Padmé is travelling to Alderaan to meet with Bail Organa and several of her former colleagues to discuss future action against the Empire. Anakin refuses to leave the children in someone else's care for three days, so Obi-Wan is travelling with her. She is attempting to say goodbye and lay down the ground rules in her absence—Anakin is no better than the twins—but the three of them are much too engrossed in their game of Sith vs. Jedi to pay any attention.
"And you be good too, Ani," she warns. "I don't want to come home to a disaster."
Her husband, currently trying to escape the scarves tying him to a chair, nods absently. "You won't."
She sighs, knowing a lost cause when she sees one. "All right then. I love you."

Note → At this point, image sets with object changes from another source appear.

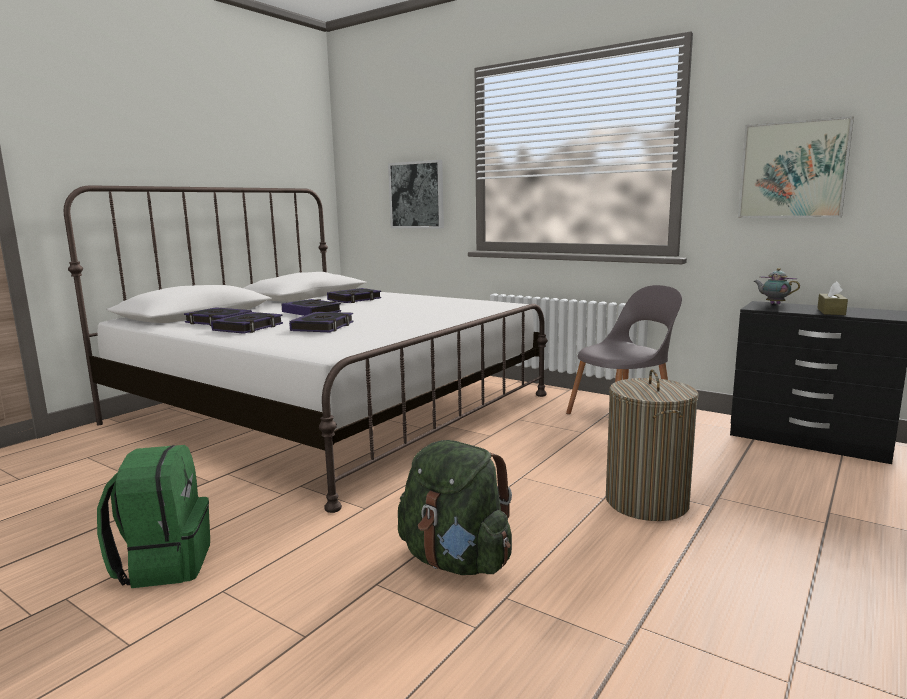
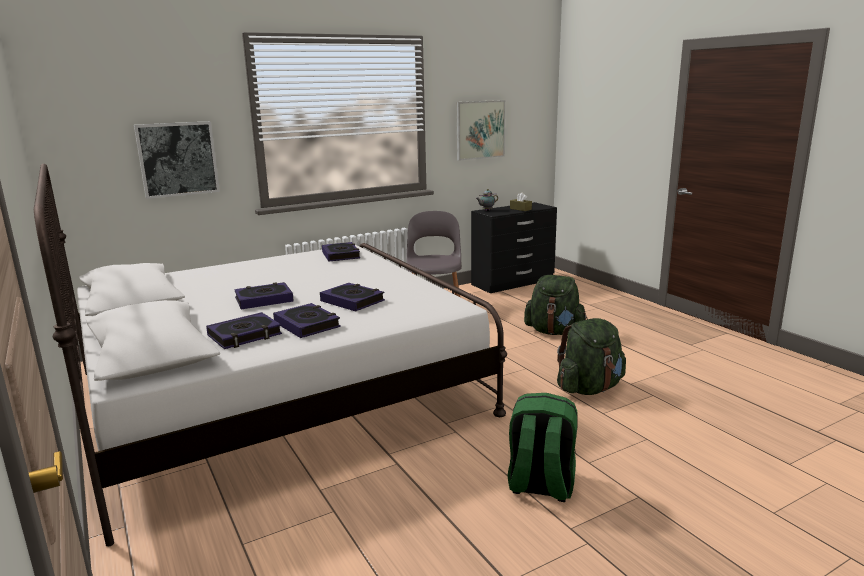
camera: 65 degrees left, 5 degrees up
book [327,288,381,303] -> book moved to [322,242,360,262]
laundry basket [606,369,699,521] -> green backpack [524,275,588,335]

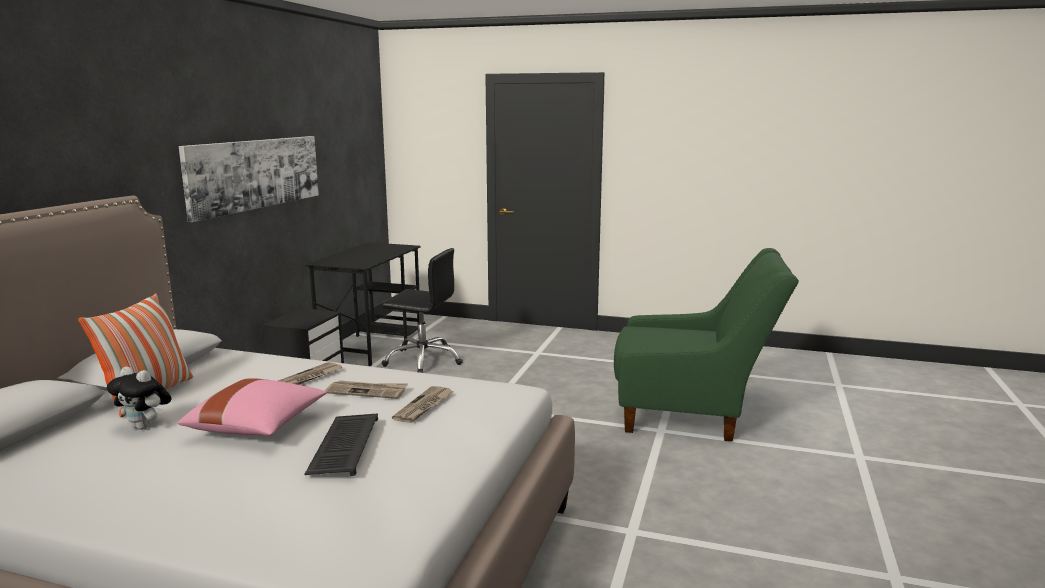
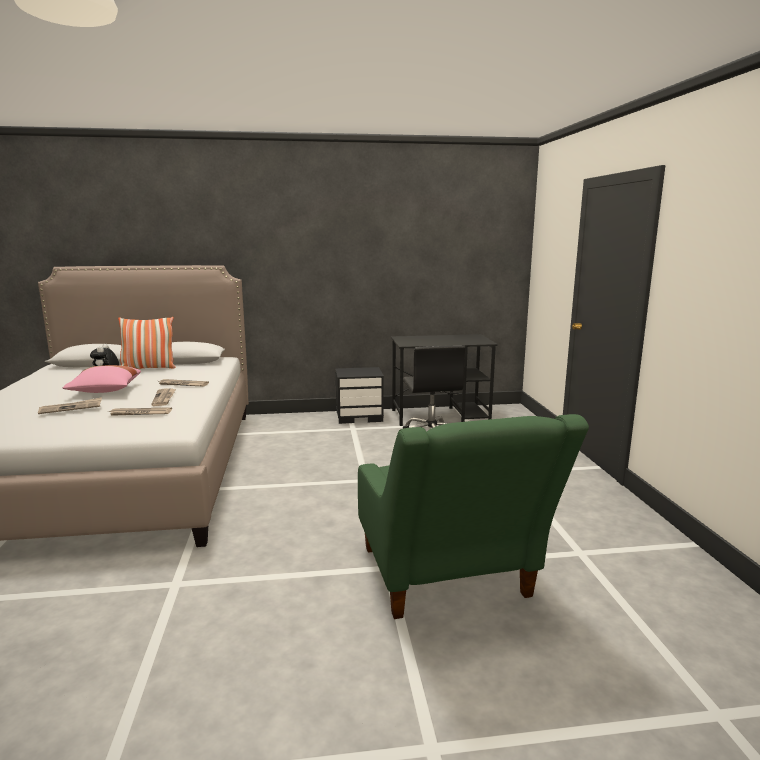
camera: 65 degrees right, 0 degrees up
picture [179,136,319,222] -> none
keyboard [304,413,378,476] -> newspaper [38,397,102,414]

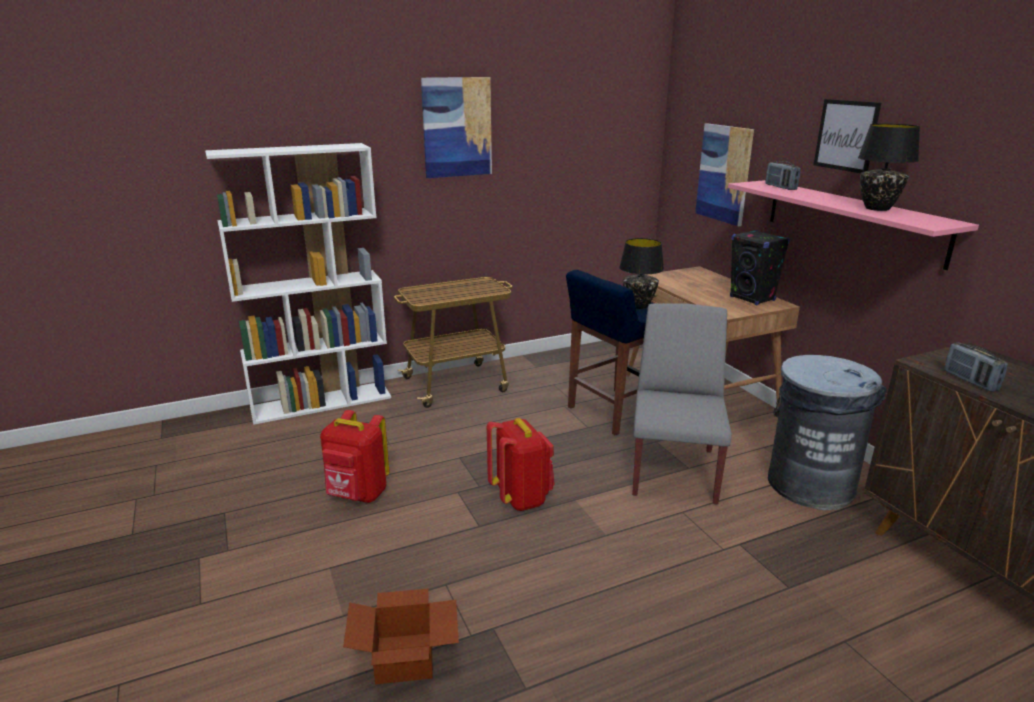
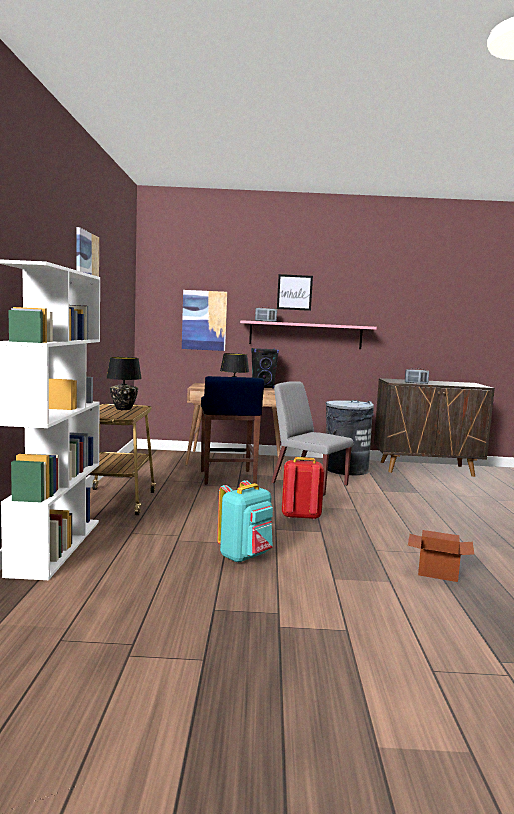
camera: 65 degrees left, 15 degrees down
red backpack [320,410,390,503] -> turquoise backpack [217,480,273,563]
black table lamp [858,124,920,211] -> black table lamp moved to [106,357,142,410]

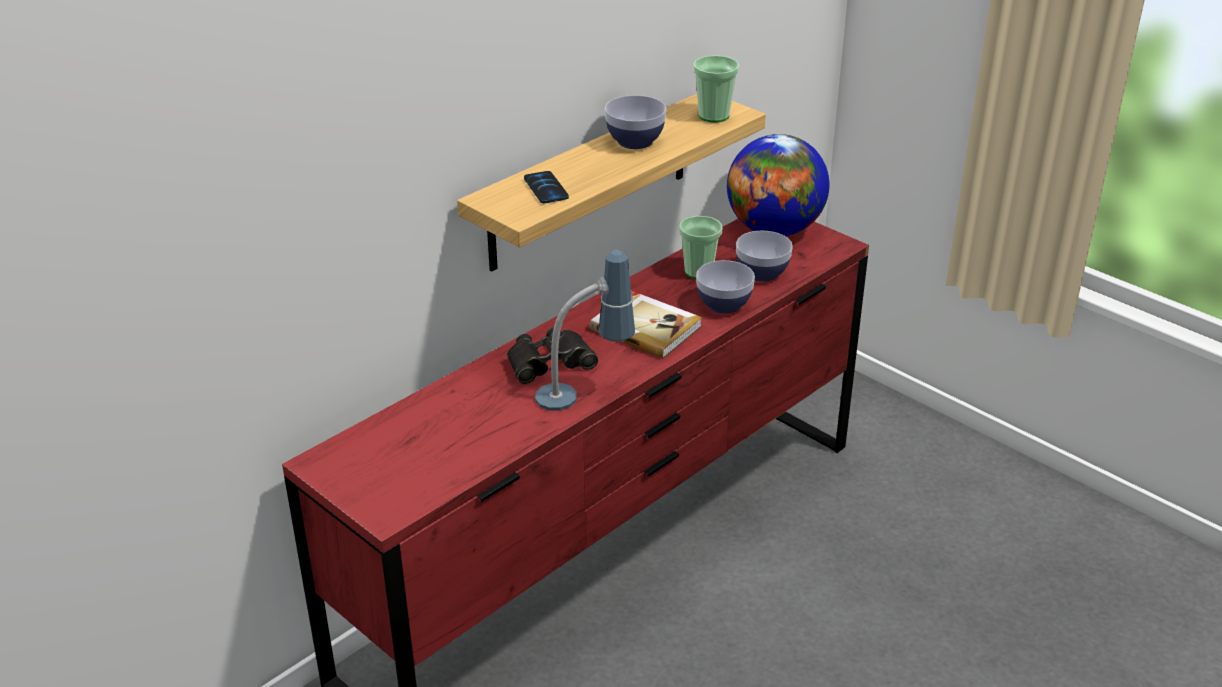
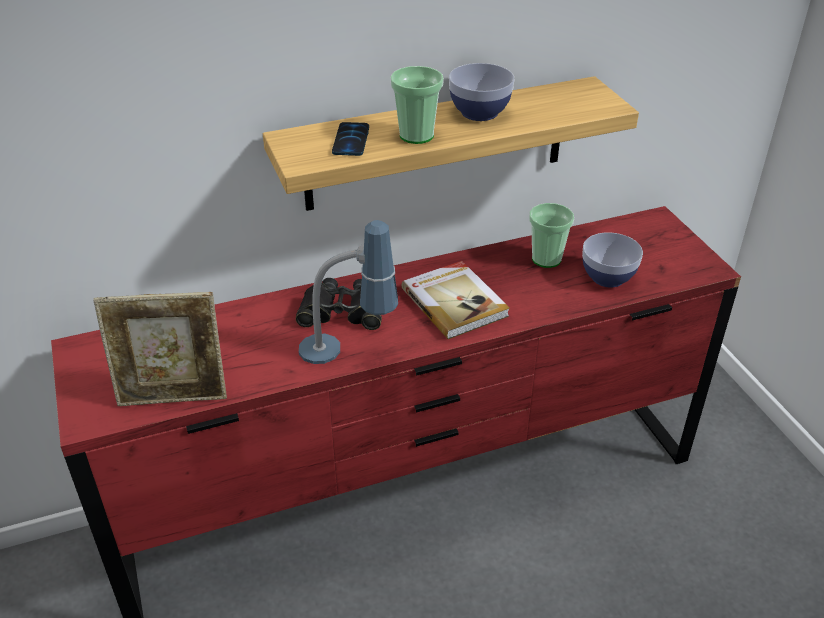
camera: 25 degrees right, 5 degrees up
cup [693,55,739,123] -> cup moved to [391,66,444,144]
bowl [696,260,755,314] -> none
globe [727,134,829,236] -> none
none -> picture frame [93,292,227,406]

"Love you!" Leia calls sweetly, swinging the practice saber threateningly at her father as if to prevent his escape.
"Love you more!" Luke yells, popping up from behind the couch, saber at the ready.
"No you don't!" his sister retorts.
"Do too —! Leia! He's getting away!"
Free from his bonds, Anakin slips over to kiss Padmé quickly. They've done it a hundred times, and yet there are still as many butterflies in her stomach as the first time. "I'd give you a proper goodbye, but I'm on the run," he whispers, kissing her swiftly again. "Be safe."
He sneaks a third kiss before the twins descend, howling and waving sabers over their heads, and he has to flee.
Padmé laughs. Her children are a handful.
And her husband is the biggest child of them all.